If we exclude radical libertarian ethereal musings about an entirely privatized system in which we all drive on toll roads the moment we leave the driveway, or all hire our own security and fire protection services, and all our schools, libraries, parks, and public health services are for-profit institutions in which you can get only what you can afford to pay for — then we need to specify which public services we expect, and what level of service is acceptable.  How long are we willing to wait for our IRS tax refund checks?  How long is an acceptable response time for police and fire calls?  How many days should the library be open?  How many children in a single classroom are acceptable?  How long should it be between health inspections in work places, medical service providers, restaurants?

Not all jobs are creating assets:  The Construction sector continues to be weak, with YOY nonfarm payroll numbers down 6%, with residential construction down 6.2% and non-residential construction off by 4.8%.  Heavy construction and civil engineering was down 3.8% since last March. [BLS TableB1]

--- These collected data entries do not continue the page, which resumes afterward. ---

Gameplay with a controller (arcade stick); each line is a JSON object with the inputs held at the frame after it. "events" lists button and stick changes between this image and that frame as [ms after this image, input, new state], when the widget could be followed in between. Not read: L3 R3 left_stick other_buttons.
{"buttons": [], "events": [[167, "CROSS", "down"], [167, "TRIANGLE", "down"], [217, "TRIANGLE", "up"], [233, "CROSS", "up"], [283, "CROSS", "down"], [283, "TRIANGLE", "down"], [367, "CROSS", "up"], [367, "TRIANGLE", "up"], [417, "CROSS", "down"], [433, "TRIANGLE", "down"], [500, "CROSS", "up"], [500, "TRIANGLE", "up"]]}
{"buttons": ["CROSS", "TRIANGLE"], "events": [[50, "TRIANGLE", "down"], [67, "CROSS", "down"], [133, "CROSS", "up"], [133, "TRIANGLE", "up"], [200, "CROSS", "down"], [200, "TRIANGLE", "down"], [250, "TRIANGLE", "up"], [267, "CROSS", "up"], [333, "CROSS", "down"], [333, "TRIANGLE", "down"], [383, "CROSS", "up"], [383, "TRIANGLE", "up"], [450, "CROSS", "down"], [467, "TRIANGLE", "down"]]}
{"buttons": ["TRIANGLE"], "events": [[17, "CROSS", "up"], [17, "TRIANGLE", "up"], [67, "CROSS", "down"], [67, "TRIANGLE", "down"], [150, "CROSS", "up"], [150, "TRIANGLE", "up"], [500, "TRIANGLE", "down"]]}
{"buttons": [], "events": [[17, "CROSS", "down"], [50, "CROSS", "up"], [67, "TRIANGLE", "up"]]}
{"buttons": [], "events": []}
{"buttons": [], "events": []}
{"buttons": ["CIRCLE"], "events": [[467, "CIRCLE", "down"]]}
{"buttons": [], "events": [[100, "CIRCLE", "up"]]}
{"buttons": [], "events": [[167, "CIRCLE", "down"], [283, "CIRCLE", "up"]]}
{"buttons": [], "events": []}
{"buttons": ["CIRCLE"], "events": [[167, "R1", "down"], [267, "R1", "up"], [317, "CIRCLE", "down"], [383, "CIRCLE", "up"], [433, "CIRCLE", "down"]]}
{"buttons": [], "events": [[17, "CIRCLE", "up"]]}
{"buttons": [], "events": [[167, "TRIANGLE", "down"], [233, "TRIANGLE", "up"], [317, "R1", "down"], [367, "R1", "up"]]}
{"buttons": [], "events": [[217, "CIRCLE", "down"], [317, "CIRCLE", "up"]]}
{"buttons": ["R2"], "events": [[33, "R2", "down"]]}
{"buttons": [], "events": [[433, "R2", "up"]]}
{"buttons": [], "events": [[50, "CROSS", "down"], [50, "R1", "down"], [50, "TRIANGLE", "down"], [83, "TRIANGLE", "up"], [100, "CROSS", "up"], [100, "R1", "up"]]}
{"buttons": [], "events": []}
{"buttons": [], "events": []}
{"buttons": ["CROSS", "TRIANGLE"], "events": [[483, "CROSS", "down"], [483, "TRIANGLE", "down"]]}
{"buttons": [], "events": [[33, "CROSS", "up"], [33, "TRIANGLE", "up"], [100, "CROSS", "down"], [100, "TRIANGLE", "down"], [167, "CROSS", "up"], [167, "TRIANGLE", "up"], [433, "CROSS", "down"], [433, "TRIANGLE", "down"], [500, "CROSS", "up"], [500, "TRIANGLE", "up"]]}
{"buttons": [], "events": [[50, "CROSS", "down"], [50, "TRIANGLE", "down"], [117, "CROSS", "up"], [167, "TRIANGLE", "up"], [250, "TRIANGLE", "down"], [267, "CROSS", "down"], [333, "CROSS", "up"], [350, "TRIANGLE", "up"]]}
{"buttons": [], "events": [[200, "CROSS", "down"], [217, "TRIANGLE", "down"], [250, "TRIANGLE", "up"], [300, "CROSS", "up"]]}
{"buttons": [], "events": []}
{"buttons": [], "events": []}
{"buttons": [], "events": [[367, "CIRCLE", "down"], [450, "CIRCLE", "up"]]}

Given the state of our nation’s infrastructure the decline in heavy construction and civil engineering projects is particularly disturbing.  The President’s Rebuild America Partnership proposal remains mired in Congressional inattention, and partisan bickering.  S. 387, a bill to establish an American infrastructure investment fund was introduced in the Senate last February, and now sits in the Senate Commerce, Science and Transportation Committee.   The website for this committee doesn’t show any hearing scheduled for this bill to date.

One of the nicer features of infrastructure investment is that it is a Win-Win proposition; engineers, contractors, and their employees get paychecks and the contracting agency gets valuable assets enhancing the unit’s overall financial position.  Senate inaction, exemplified that the body only managed to pass 2% of the bills put before it so far, isn’t helping our economy by assisting in the creation of construction sector jobs or by aiding the financing of public agency assets.

Not all jobs are full time:  Full time employment is obviously distinct from long term temporary or contracted employment.

What’s changed in the last 20 years is that there’s been an unraveling of job security in the labor market, as well as a diminishment of benefit packages and a deterioration of stable, reliable wages and promotion pathways,” said Katherine Stone, a law professor at the University of California, Los Angeles, and labor specialist. “There’s been a really fundamental shift in the nature of employment — it’s a sea change. Whether you’re talking about the expanded use of short-term employees, temporary workers, project workers, contractors or on-call workers, the use of workers who don’t have regular jobs has increased a lot.”  [CBS]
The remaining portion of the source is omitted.